La nuova inchiesta de L’Espresso con gli approfondimenti dell’antiriciclaggio su Radio Padania e i social di Salvini

di Redazione | 22/05/2020

soldi della Lega

Il punto di partenza della nuova inchiesta de L’Espresso sui soldi della Lega, firmata da Emiliano Fittipaldi e da Giovanni Tizian, è sempre il solito. I 49 milioni di euro che il Carroccio sta restituendo allo Stato italiano. Non è un caso che il titolo del nuovo settimanale in edicola questa settimana sia Fase 49, un gioco di parole tra l’emergenza coronavirus (c’è Salvini con una mascherina sul volto) e i 49 milioni di euro della Lega.

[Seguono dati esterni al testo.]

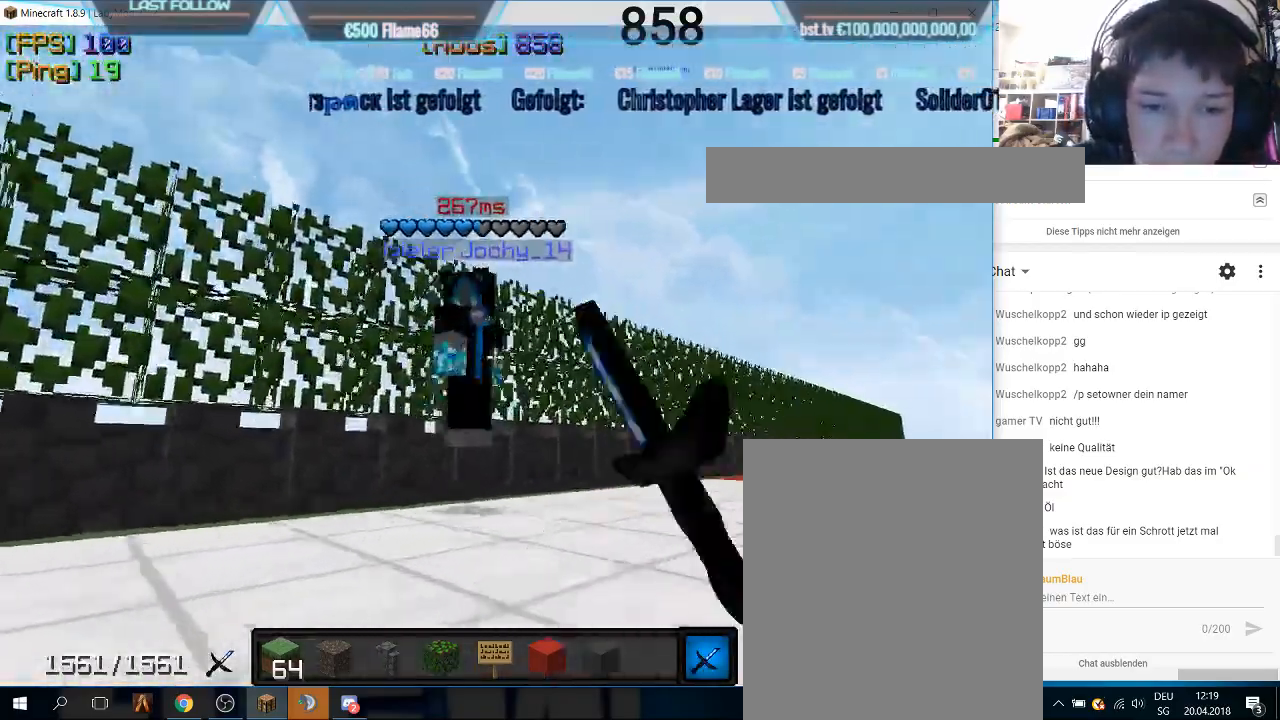
{"keys": [], "mouse": [], "events": [[33, "mouse_left", "up"], [133, "mouse_left", "down"], [167, "mouse_left", "up"], [200, "mouse_left", "down"], [233, "mouse_left", "up"], [267, "mouse_left", "down"], [400, "mouse_left", "up"], [467, "w", "up"]]}
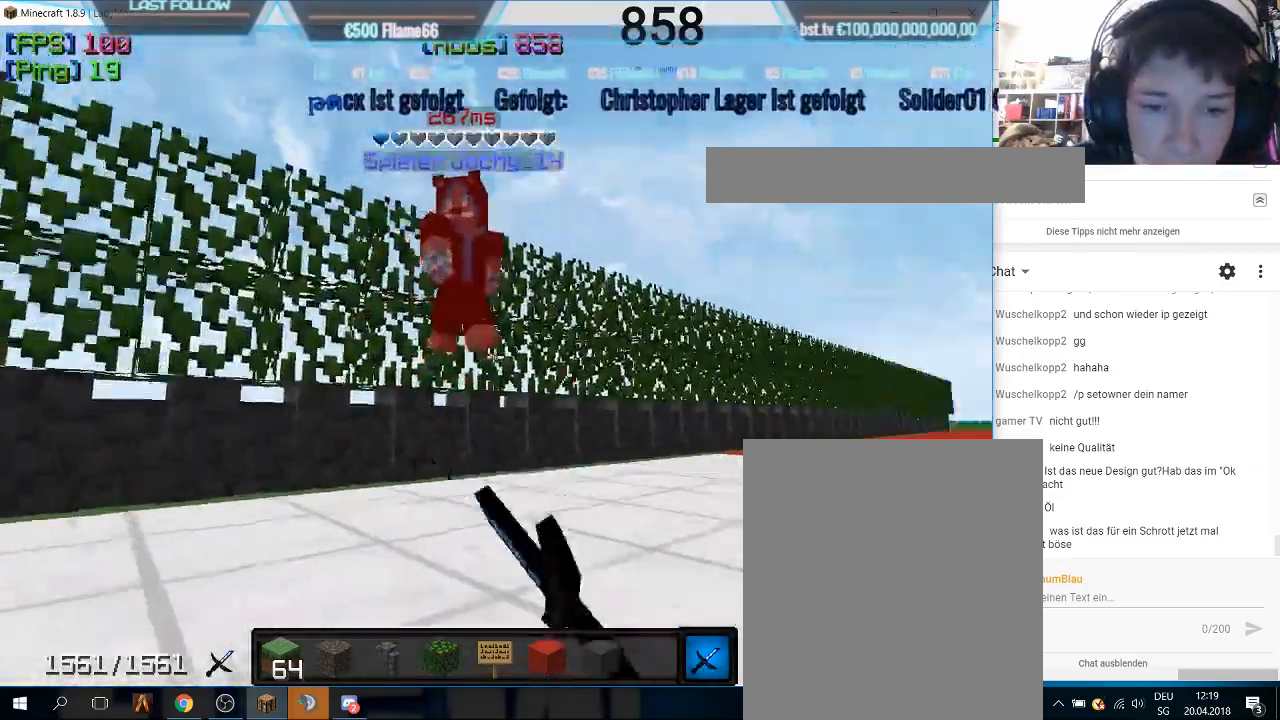
{"keys": ["w"], "mouse": [], "events": [[200, "w", "down"]]}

Al centro dell’inchiesta ci sono alcuni riferimenti in base ai quali l’antiriciclaggio di Bankitalia risulti in possesso di alcuni documenti che certificano uno spostamento di denaro pari a 3 milioni di euro tra il 2017 e il 2019 tra la società degli spin doctor che curano la propaganda sui social network di Matteo Salvini, Radio Padania e altre società in qualche modo collegate al Carroccio. Tutti i dettagli sono a disposizione sul sito de L’Espresso e nel numero che andrà in edicola nelle prossime ore.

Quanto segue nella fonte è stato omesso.